Aim of the exercise: Turn the lines given for every one of the rows into a numbered list, skipping any blank lines. Leave the pictures out of your answer.

Data supplied:
((
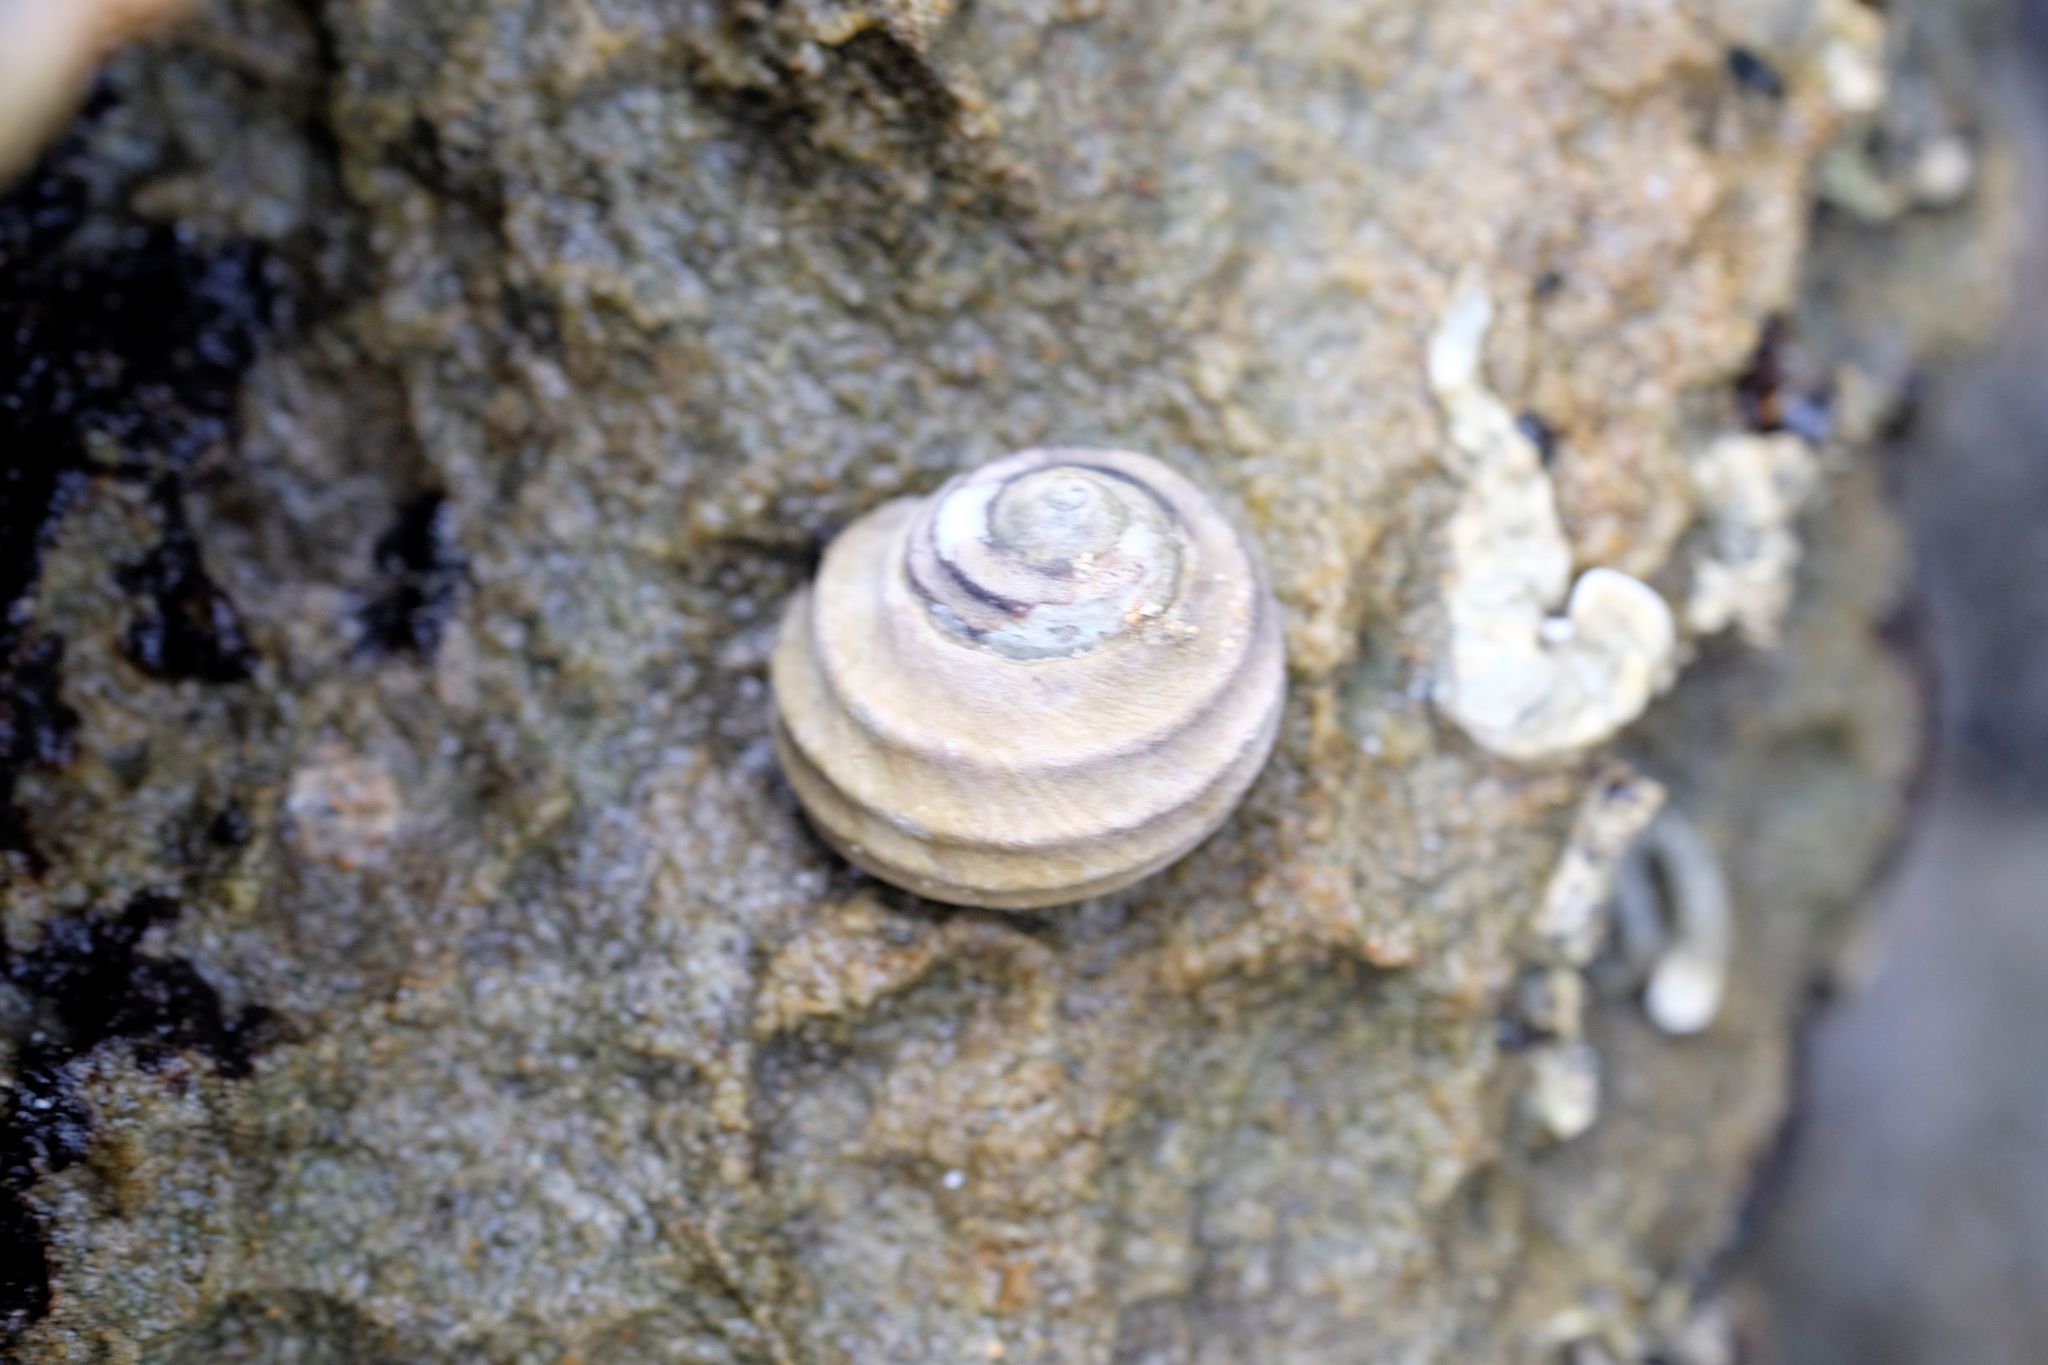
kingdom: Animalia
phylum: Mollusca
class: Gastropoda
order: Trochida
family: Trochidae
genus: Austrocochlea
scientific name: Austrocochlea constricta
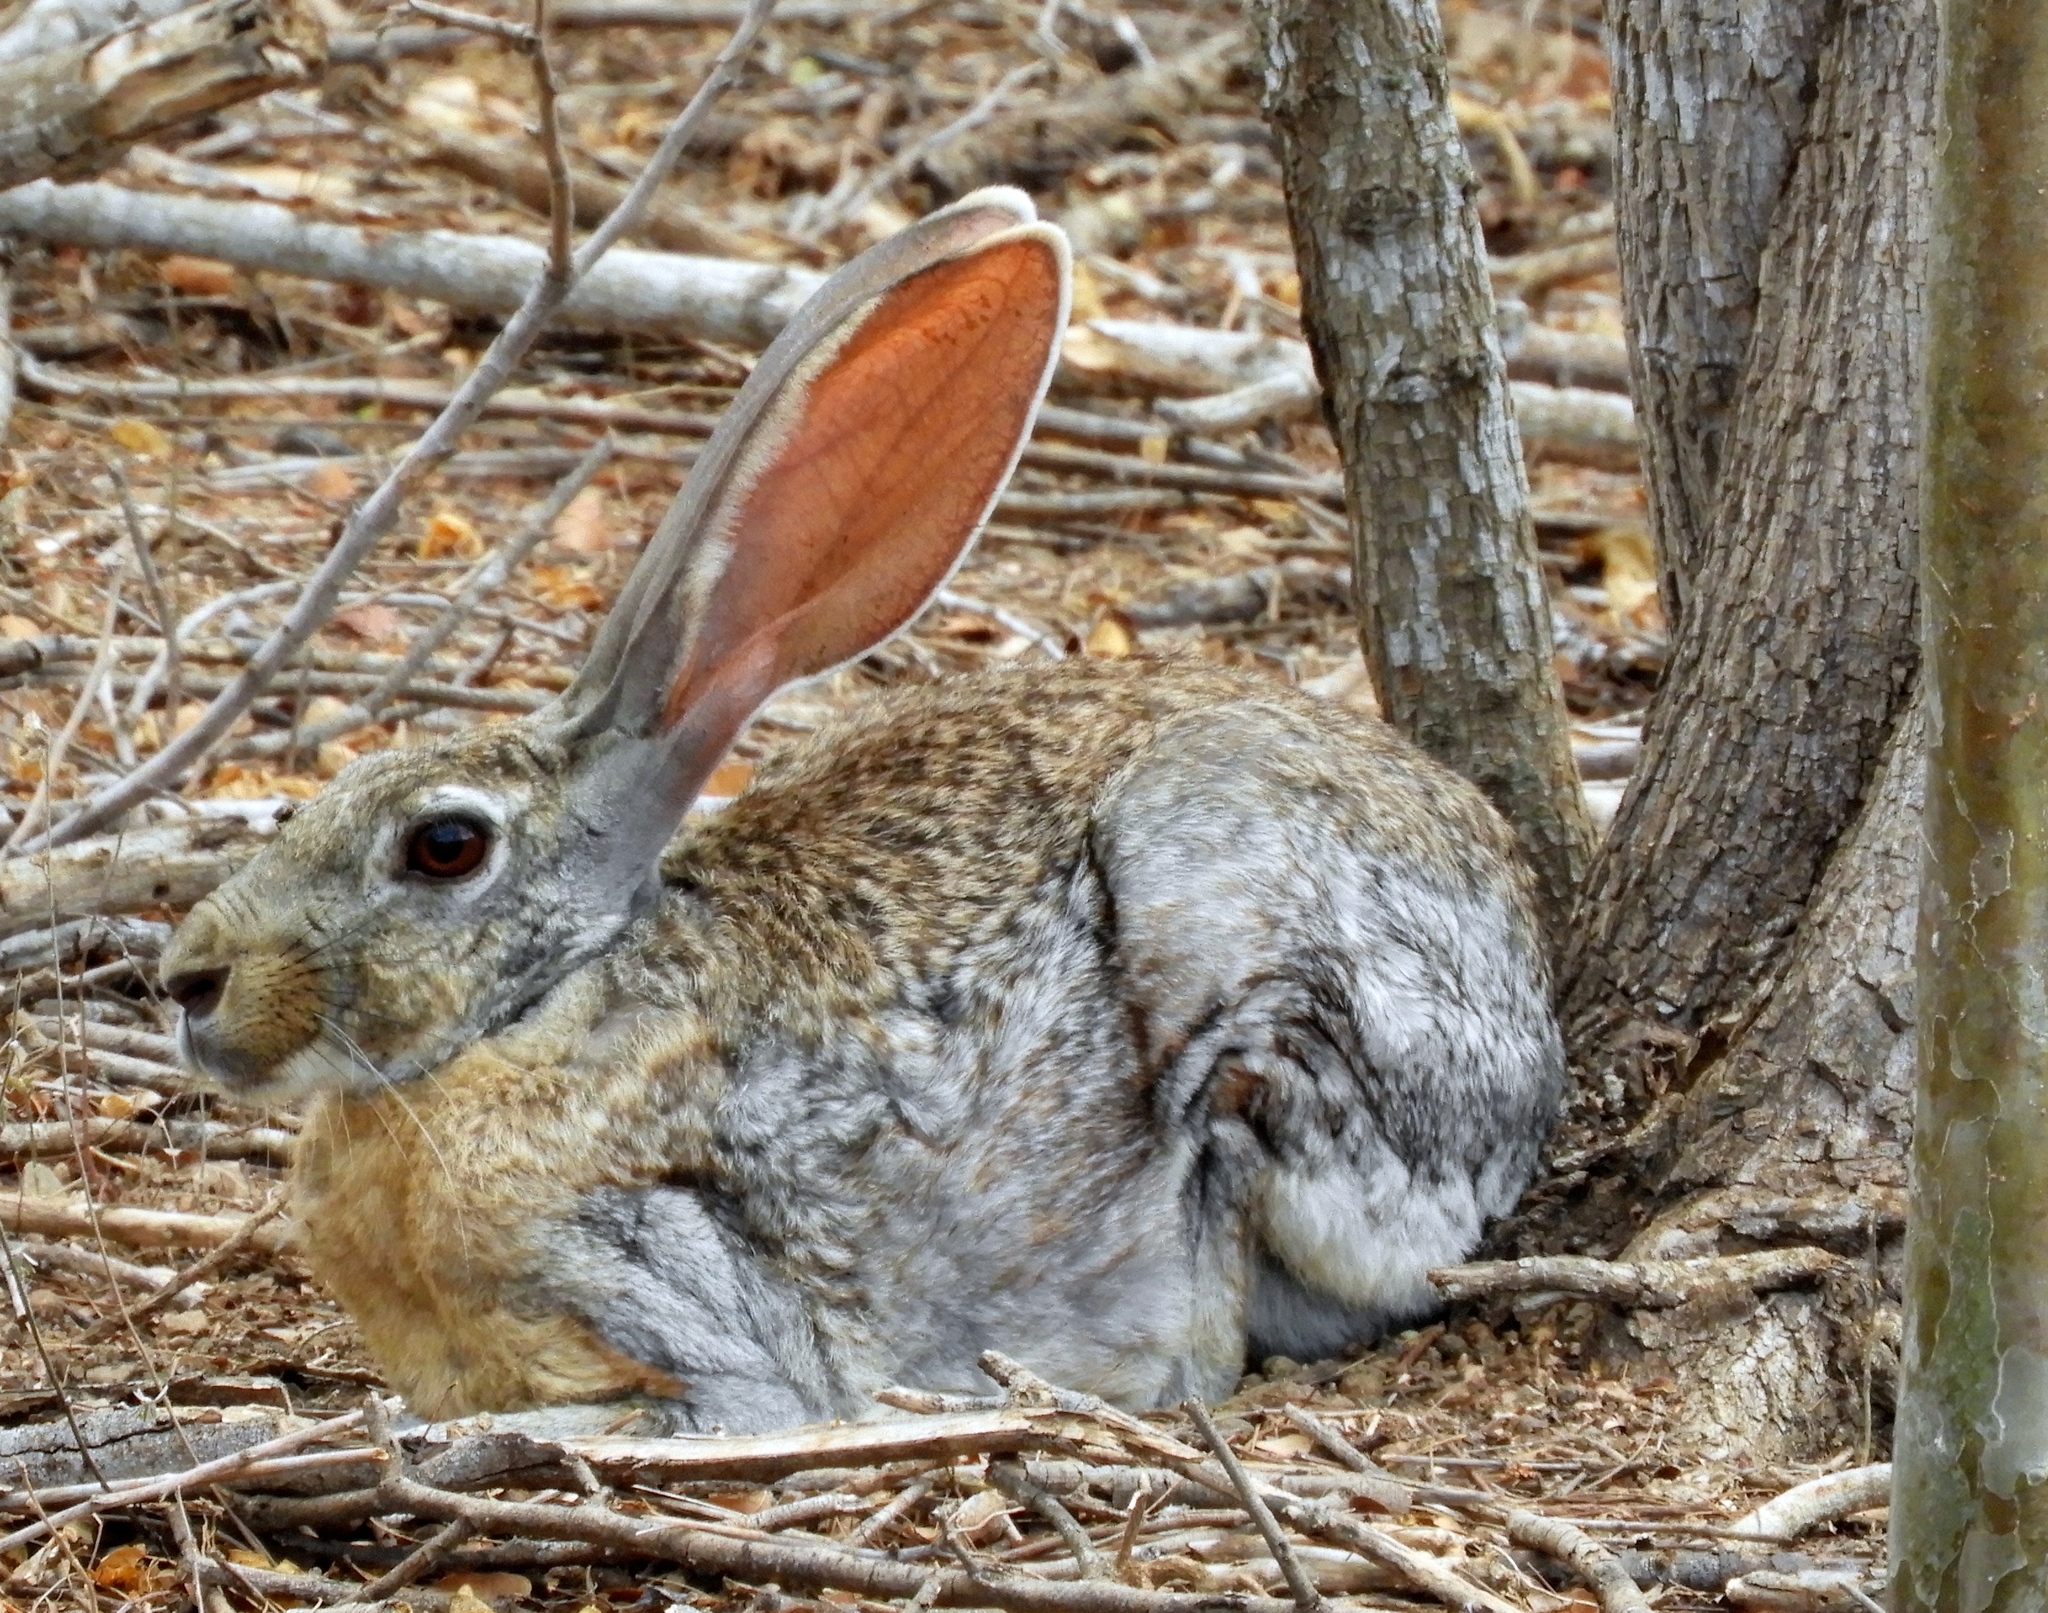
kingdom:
))
Answer for this exercise:
1. kingdom: Animalia
2. phylum: Mollusca
3. class: Gastropoda
4. order: Trochida
5. family: Trochidae
6. genus: Austrocochlea
7. scientific name: Austrocochlea constricta
8. kingdom:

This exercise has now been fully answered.